In New York the Dow Jones Industrial Average was up 0.14 percent to 13,230.52 around 1540 GMT while the Nasdaq composite fell 0.42 percent to 2,535.61.
The broad-market Standard Poor's 500 index edged down 0.08 percent to 1,454.17.
On Tuesday shares nose-dived amid news of spreading troubles in the mortgage sector that led investors to shrug off positive economic and earnings reports.
"It doesn't matter that the direct implications of these specific problems are not large for the overall economy. They are bringing forth fears of deeper problems in the flow of credit throughout the economy," said Dick Green, an analyst at Briefing.com.
"These concerns are legitimate but impossible to quantify," he said. "The risks of a market downturn on any negative news related to mortgages or credit standards remains significant."
Wall Street took a pounding Tuesday, with its three main markets closing down more than 1.0 percent as news of spreading troubles in the US mortgage sector prompted investors to bank profits.
Economists said there were growing jitters about the potential fallout from problems in US subprime lending sector, where mortgages are provided to people with questionable credit histories.
Analysts are concerned that growing mortgage defaults will hurt banks and finance companies enough to curb the availability of credit on which the economy feeds.
That, in turn, could affect private equity groups because their takeover bids are often financed by large amounts of bank debt.
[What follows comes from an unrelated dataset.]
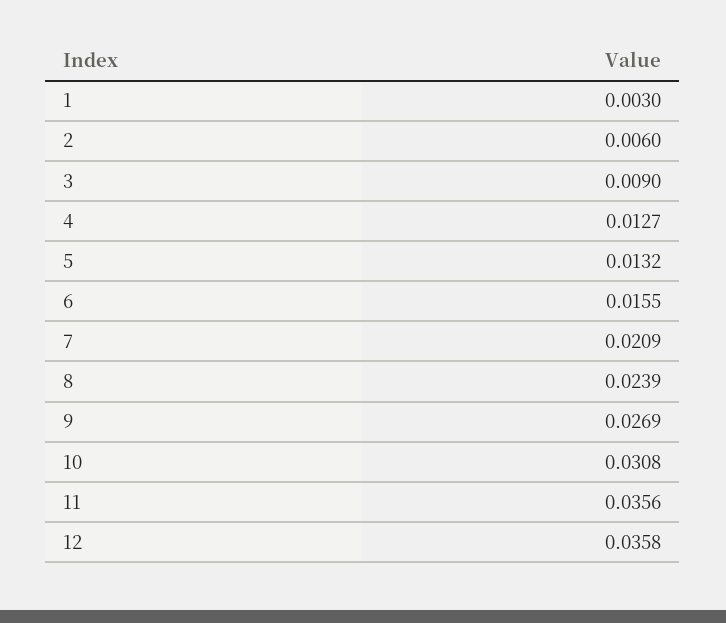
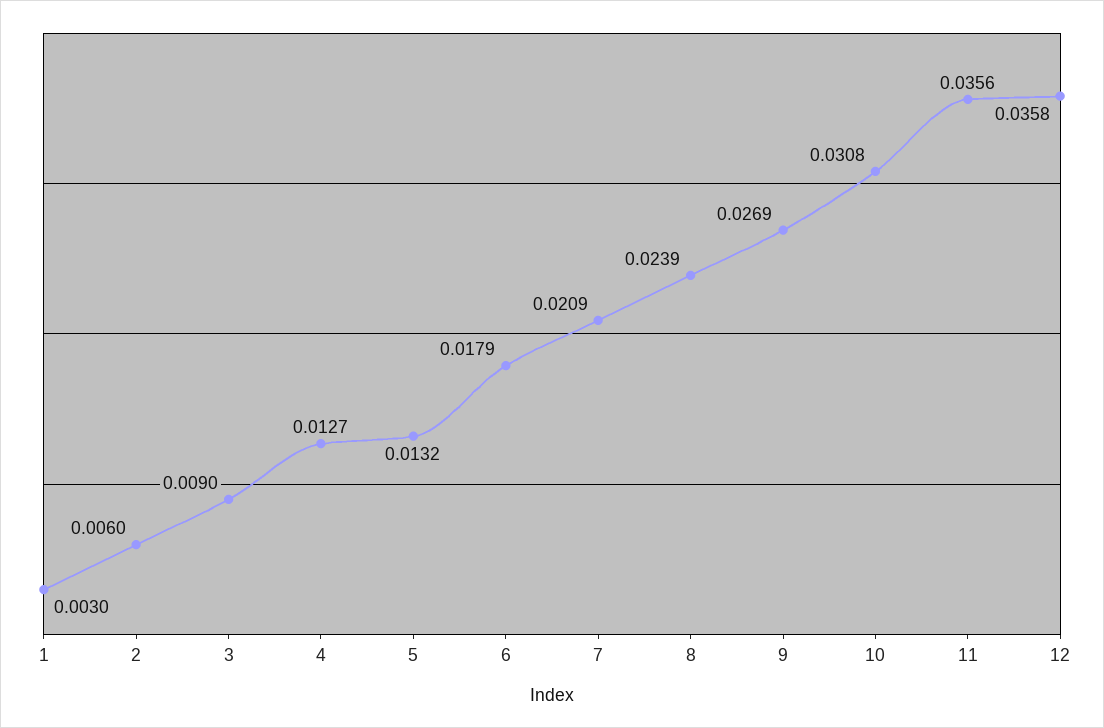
6: 0.0155 -> 0.0179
"The central issue that concerns the equity market is really the extent to which this whole subprime fallout will affect a general credit squeeze and reverse the expansion we have seen in the global economy," said Mike Lenhoff, chief strategist at Brewin Dolphin Securities in London.
"There is this worry now that the ease with which lending has taken place and the ease with which there has been access to borrowing to finance the global economy is being unwound."
No market was immune to plunging equities on Wednesday, as Hong Kong's key Hang Seng Index closed down 3.15 percent, China share prices shed 3.81 percent and Indian's main equity market plunged 3.96 percent.
Sydney's main stock market meanwhile dived 3.3 percent after market favourite Macquarie Bank said two high-yielding funds faced losses of up to 300 million dollars (258 million US).
Shares in Macquarie Bank, known for its deal making and massive executive pay-checks, shed 10.7 percent as a result, enough to prompt Australian Treasurer Peter Costello to offer assurances that all was well.
US stocks had powered ahead on Monday as investors shrugged off unease about a widening economic crisis that led to last week's bruising for the equity market.
"We're likely to see the volatility persist for a while," Lenhoff said.
"We'll have some good days, we'll have some bad days and eventually we'll see a slightly clearer picture of what this subprime fallout really means for the banks as well as for the credit markets.
"In turn that will hopefully help the credit markets to settle down and move ahead," he added.
Losses were widespread in Europe. In Amsterdam the AEX index fell 1.79 percent to 524.45 while Milan's SP/Mib dropped by 2.04 percent to 39,401, and in Madrid the Ibex-35 lost 1.40 percent to 14,595.7.
In Brussels the Bel-20 closed 1.66 percent lower at 4,311.80 points.